Spoehr himself and his institute, like many around Australia, is doing what is able, apart from releasing important studies such as this.

His Australian Industrial Transformation Institute at Flinders University is central to a dynamic research and industry community that has emerged from the former Tonsley assembly plant of Mitsubishi in Adelaide.

He is also driving along with BAE Systems Maritime the Line Zero: Factory of the Future which is bringing together industry 4.0 technologies and R&D to offer a way forward for manufacturing.

The potential benefits are immense.

As Spoehr said: “One of the many potential benefits of manufacturing that Australia has denied itself is ‘economic complexity’ – the whole range of knowledge-intensive activities, and the capacity for innovation, that cluster around domestic manufacturing especially.

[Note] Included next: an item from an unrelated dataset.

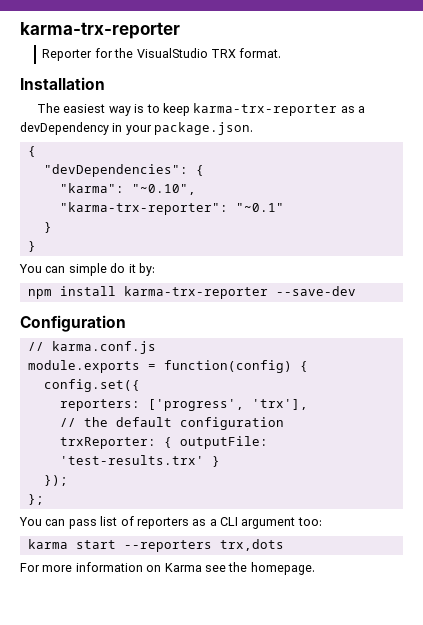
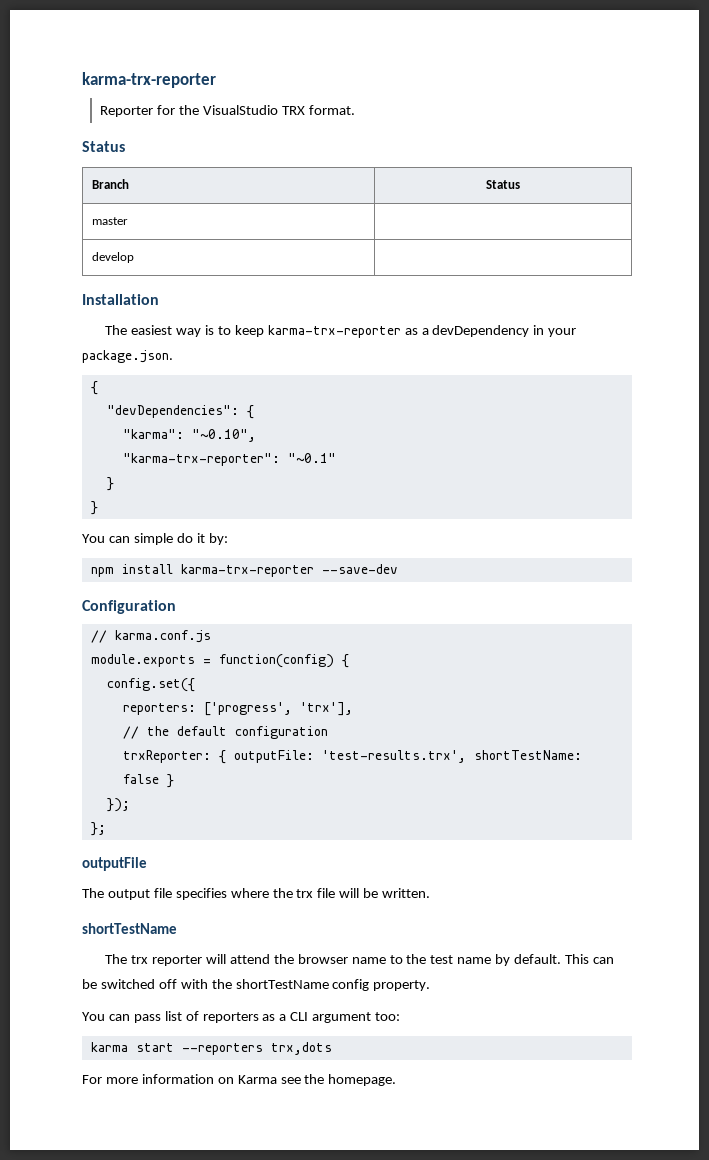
(282, 53) none -> [82,141,125,152] [92,179,130,189] [486,180,520,189] [92,217,129,225] [92,252,135,263] // Status // Branch | Status // master | // develop |
[59,455,204,465] 'test-results.trx' -> [321,750,582,763] [122,774,159,784] 'test-results.trx', shortTestName: false
(44, 499) none -> [82,857,147,871] [82,888,431,900] [82,923,177,934] [105,954,614,966] [82,979,431,991] // outputFile // The output file specifies where the trx file will be written. // shortTestName // The trx reporter will attend the browser name to the test name by default. This can be switched off with the shortTestName config property.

“Australia has been lucky, but we cannot face the future without a long-term industrial transformation strategy that drives the growth of sustainable, high value manufacturing and jobs.”

Central to reindustrialisation are the opportunities for onshore processing of our high-value minerals and decarbonisation as the backbone of Australia’s reindustrialisation.

“We can and must gain economically from the transformation to a zero-carbon economy, through active government and a national strategy.

“We can make the changes on terms favourable to us, or wait for the changes to be made to us, on terms not of our choosing.”